■ Task description ■
State the number of lines in these records that include the string "input", and say nothing more.

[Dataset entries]
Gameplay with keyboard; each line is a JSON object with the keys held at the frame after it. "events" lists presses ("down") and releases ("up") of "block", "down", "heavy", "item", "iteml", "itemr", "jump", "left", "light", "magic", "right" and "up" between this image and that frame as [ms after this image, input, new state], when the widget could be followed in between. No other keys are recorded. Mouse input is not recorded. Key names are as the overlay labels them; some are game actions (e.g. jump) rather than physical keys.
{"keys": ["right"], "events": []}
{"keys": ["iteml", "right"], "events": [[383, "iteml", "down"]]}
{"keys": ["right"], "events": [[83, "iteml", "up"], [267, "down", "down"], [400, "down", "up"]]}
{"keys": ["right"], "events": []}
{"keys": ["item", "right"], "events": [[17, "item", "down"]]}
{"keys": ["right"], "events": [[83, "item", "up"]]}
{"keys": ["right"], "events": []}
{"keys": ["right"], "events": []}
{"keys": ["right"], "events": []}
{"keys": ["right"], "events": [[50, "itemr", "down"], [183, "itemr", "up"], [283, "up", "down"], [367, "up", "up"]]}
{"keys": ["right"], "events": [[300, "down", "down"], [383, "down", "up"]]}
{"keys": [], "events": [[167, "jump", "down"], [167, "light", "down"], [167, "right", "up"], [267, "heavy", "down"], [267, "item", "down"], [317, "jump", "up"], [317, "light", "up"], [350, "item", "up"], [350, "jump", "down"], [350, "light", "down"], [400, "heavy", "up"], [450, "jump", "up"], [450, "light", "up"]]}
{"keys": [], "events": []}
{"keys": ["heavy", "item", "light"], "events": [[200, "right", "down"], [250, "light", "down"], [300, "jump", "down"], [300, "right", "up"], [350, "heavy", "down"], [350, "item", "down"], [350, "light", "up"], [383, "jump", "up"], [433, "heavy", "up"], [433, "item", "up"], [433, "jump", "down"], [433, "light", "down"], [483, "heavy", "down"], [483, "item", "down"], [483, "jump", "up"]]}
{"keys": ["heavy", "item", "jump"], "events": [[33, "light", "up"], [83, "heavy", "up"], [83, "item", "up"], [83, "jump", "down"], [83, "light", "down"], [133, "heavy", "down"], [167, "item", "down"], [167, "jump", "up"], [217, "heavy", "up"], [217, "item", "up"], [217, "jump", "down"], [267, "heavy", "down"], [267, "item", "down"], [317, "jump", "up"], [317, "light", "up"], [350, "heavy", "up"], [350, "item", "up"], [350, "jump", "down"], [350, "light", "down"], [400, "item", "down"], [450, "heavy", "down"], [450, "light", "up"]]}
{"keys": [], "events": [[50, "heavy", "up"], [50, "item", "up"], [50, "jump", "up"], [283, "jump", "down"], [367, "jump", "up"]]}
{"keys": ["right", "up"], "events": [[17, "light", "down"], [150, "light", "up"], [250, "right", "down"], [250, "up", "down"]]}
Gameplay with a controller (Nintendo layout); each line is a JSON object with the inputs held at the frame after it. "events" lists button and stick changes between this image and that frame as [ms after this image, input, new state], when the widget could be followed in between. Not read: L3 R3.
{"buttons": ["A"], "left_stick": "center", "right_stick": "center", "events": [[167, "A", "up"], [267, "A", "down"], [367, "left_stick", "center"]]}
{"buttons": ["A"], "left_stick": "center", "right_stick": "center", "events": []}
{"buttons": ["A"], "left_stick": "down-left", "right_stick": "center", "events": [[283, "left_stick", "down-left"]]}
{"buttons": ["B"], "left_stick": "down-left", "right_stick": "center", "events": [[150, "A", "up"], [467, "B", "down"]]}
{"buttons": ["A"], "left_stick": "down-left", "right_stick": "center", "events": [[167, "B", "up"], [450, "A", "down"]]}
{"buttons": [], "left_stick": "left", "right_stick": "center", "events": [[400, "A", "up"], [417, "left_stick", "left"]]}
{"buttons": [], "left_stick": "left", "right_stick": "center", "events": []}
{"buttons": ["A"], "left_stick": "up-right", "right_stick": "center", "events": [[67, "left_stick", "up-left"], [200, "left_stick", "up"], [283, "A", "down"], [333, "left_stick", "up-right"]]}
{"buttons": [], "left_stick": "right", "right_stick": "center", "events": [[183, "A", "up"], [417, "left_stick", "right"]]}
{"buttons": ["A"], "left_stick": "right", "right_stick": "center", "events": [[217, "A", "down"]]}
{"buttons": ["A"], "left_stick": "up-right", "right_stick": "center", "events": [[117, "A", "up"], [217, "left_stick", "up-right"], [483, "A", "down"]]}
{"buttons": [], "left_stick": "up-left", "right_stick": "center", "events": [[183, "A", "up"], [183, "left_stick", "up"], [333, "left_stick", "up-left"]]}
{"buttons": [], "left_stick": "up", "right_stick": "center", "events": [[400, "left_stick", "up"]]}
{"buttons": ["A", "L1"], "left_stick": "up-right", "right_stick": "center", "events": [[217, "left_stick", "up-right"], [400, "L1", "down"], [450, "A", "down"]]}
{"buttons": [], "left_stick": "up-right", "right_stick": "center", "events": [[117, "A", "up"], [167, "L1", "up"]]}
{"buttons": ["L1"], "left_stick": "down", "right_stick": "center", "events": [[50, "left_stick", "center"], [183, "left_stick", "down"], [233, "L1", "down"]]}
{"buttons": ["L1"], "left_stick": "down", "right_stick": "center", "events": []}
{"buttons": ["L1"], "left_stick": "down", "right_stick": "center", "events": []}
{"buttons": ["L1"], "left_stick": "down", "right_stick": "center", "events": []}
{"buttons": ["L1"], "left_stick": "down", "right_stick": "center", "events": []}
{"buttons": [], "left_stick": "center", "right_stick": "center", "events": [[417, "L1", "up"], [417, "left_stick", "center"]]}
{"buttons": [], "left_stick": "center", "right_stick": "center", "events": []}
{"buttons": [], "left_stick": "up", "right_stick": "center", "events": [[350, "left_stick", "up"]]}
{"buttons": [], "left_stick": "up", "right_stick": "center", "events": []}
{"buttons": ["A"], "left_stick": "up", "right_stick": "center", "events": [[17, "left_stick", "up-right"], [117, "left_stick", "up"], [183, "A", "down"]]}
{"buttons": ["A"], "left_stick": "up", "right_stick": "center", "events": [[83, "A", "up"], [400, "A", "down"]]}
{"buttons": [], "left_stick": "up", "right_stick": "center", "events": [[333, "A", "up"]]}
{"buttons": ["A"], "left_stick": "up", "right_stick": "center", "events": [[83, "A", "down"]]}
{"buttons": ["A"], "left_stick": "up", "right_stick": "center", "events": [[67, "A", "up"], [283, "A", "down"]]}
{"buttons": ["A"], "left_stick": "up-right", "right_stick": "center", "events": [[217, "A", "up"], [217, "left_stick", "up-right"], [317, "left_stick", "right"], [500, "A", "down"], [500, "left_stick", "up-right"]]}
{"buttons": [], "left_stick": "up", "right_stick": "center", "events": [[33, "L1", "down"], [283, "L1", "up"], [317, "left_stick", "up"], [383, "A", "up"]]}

■ Reply ■
2